Netanyahu's stance was supported by MK Yisrael Beytenu who proposed the bill. He said, “When terrorists sitting in Israeli prisons end up going free [in prisoner exchanges], I think the most moral thing is for [terrorists] to get the death penalty.”
Others, however, voiced strong opposition to the proposed capital punishment legislation. “The death penalty will not contribute anything to the war on terrorism," said MK Eyal Ben-Reuven. "The opposite is true. Instead of deterring, it will strengthen the terrorists, who will turn into shaheeds [Arabic for martyr]. Israel has proven abilities to deal with terrorism without giving up on the strength in our values and without using our enemies’ methods.”
Opposition lawmaker Tzipi Livni called the bill "reckless, 100 percent politics," adding, that "The defense establishment opposes the death penalty." Just prior to the vote, the head of Israel's internal security service (Shin Bet) Nadav Argaman also voiced strong opposition, noting that the "terrorist death penalty law will lead to wave of kidnappings" of Jews around the world to force Israelis to release convicted Palestinian prisoners before they are executed.

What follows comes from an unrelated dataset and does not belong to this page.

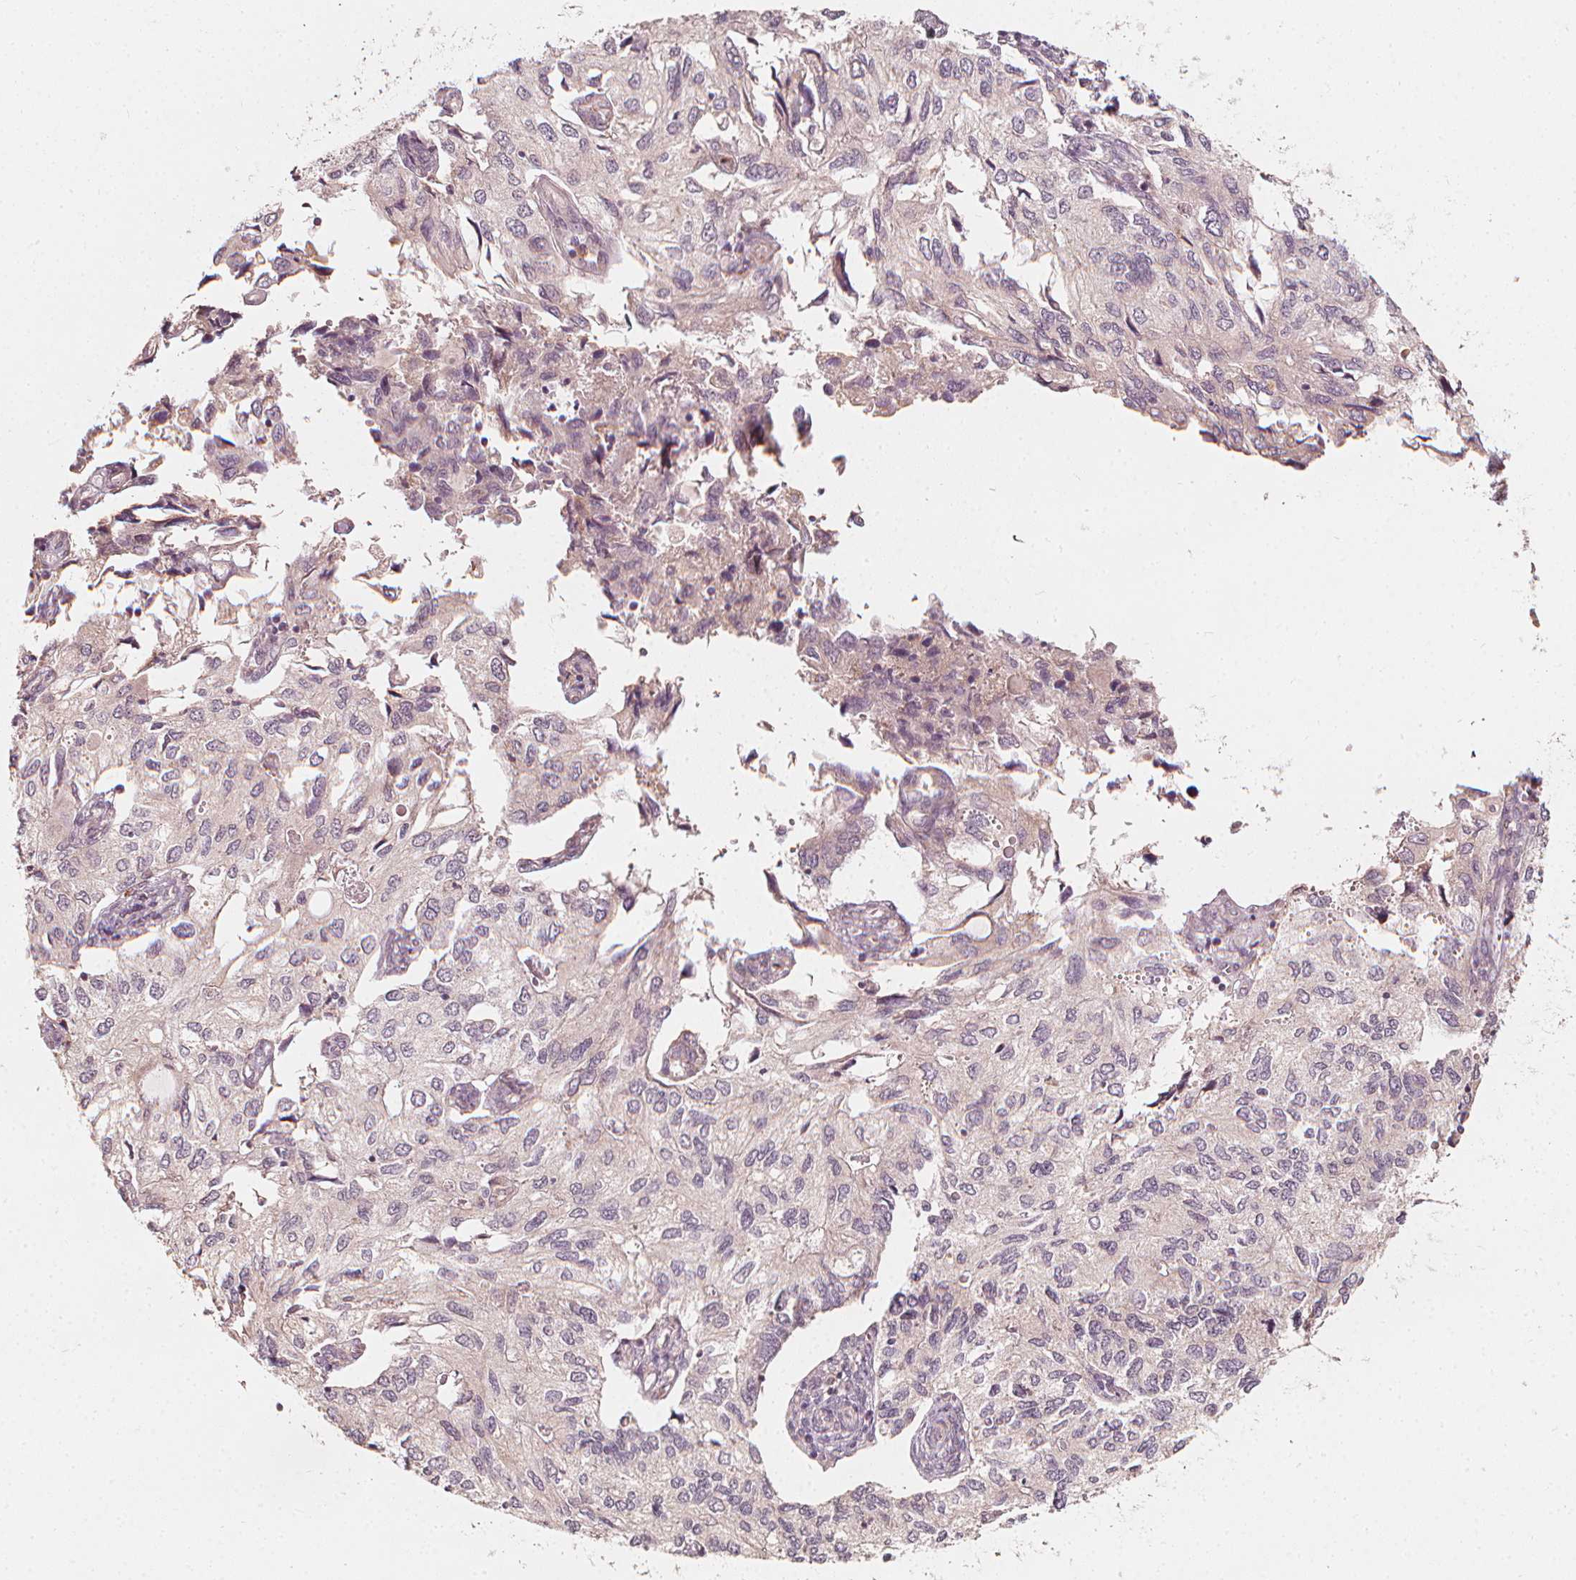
{"staining": {"intensity": "negative", "quantity": "none", "location": "none"}, "tissue": "endometrial cancer", "cell_type": "Tumor cells", "image_type": "cancer", "snomed": [{"axis": "morphology", "description": "Carcinoma, NOS"}, {"axis": "topography", "description": "Uterus"}], "caption": "Carcinoma (endometrial) stained for a protein using immunohistochemistry (IHC) displays no staining tumor cells.", "gene": "NPC1L1", "patient": {"sex": "female", "age": 76}}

The death penalty is incompatible with human dignity. It constitutes inhuman & degrading treatment, does not have any proven deterrent effect & allows judicial errors to become irreversible & fatal.— EU in Israel (@EUinIsrael) January 3, 2018
Wednesday's vote was already slammed by the European Union’s ambassador to Israel. “The death penalty is incompatible with human dignity. It constitutes inhuman and degrading treatment, does not have any proven deterrent effect and allows judicial errors to become irreversible & fatal,” the EU mission said on Twitter.
In August, a poll published by the Jerusalem-based Israel Democracy Institute found that 70 percent of Israeli Jews “strongly” or “moderately” supported the death penalty.